Dopo la fase di ricerca delle tinture ho dovuto trovare qualcuno che mi aiutasse a realizzare i capi. Manodopera boliviana e gusto italiano o – come piace dire a me – gusto italiano fatto in Bolivia. Ho trovato delle ragazze boliviane che mi aiutano e sono convinta che questo prodotto venda in primis perché piace, perché loro sono brave; poi che sia anche sostenibile è vero, ma per me era scontato, non sarebbe mai stato possibile che fosse diversamente.
Diceva che ha notato un cambiamento nella gente rispetto a una decina di anni fa. Che le persone sembrano meno interessate e curiose quando si parla di fibre naturali. Come mai secondo lei?
Quando anni fa andavo al Sana a Bologna, il Salone internazionale del biologico e del naturale, le persone si interessavano molto ai capi, chiedevano come erano tinti, come fosse fatto l’alpaca. Notavo uno scambio e una vitalità nelle persone, che adesso non vedo più. A meno che non si vada in ambienti che si sa già essere a tema, dove c’è gente interessata e consapevole, noto un appiattimento generale.

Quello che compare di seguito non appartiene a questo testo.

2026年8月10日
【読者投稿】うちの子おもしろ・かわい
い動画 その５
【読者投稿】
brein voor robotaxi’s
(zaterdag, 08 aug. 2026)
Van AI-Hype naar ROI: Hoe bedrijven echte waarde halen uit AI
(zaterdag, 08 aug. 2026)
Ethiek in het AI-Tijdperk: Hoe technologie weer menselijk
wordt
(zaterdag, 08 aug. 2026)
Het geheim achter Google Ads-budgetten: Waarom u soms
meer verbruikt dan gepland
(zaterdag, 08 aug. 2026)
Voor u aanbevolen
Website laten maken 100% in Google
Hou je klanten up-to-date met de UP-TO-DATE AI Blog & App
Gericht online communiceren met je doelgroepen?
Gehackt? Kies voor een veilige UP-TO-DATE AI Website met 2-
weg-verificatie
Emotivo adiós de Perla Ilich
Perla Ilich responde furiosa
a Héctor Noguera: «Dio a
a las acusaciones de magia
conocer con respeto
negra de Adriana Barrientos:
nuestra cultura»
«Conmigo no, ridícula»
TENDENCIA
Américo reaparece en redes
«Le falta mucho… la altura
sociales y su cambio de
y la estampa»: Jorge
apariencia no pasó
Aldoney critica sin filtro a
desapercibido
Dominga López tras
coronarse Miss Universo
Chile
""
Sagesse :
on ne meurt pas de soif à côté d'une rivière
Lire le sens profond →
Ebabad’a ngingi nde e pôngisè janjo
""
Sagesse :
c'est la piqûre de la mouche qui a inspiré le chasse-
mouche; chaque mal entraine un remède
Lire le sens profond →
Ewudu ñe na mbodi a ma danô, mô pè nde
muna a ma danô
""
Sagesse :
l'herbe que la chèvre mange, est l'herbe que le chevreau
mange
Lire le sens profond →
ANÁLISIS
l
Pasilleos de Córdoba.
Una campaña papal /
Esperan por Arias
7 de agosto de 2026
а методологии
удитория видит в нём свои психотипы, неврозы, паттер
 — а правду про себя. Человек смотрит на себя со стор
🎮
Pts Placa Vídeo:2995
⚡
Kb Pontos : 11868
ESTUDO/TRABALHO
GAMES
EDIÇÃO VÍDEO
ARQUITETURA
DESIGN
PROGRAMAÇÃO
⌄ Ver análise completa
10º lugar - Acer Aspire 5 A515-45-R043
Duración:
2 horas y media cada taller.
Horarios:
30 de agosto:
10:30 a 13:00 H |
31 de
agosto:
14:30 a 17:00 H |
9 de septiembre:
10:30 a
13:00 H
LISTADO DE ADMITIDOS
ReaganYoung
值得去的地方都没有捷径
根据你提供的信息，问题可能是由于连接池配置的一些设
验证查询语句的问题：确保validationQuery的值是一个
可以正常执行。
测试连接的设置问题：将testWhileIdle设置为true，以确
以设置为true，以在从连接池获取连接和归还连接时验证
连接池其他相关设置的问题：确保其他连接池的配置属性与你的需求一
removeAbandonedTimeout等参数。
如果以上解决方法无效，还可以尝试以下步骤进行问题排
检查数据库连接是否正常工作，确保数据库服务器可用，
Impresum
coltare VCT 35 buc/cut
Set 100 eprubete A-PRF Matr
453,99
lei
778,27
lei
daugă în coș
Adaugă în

Nota differenze tra l’Italia e l’estero per quanto riguarda l’attenzione alle tematiche ambientali, specialmente nel settore tessile?
In Germania, dove sono andata spesso per delle fiere, si dà per scontato che sia tutto biologico, oltre al fatto che ci sono dei controlli molto serrati. Ho l’impressione che in Italia invece la sostenibilità sia ancora vista come una cosa di nicchia, per gente che se la può permettere, che si può informare. Il mercato c’è, ma bisogna diffondere il verbo. Sarebbe bello avere uno spazio, gestito da diversi artigiani – ho anche scritto al Comune per proporlo -, con un giardino dedicato alle piante tintoree, un’area dedicata ai corsi per divulgare i metodi di tintura naturale e organizzare degli incontri in cui si spieghi alla gente cos’è la seta, la canapa, l’alpaca, perché il cotone biologico è meglio. Le persone attente e sensibili queste cose se le cercano da sé, però secondo me quello che manca è un po’ di informazione a livello istituzionale.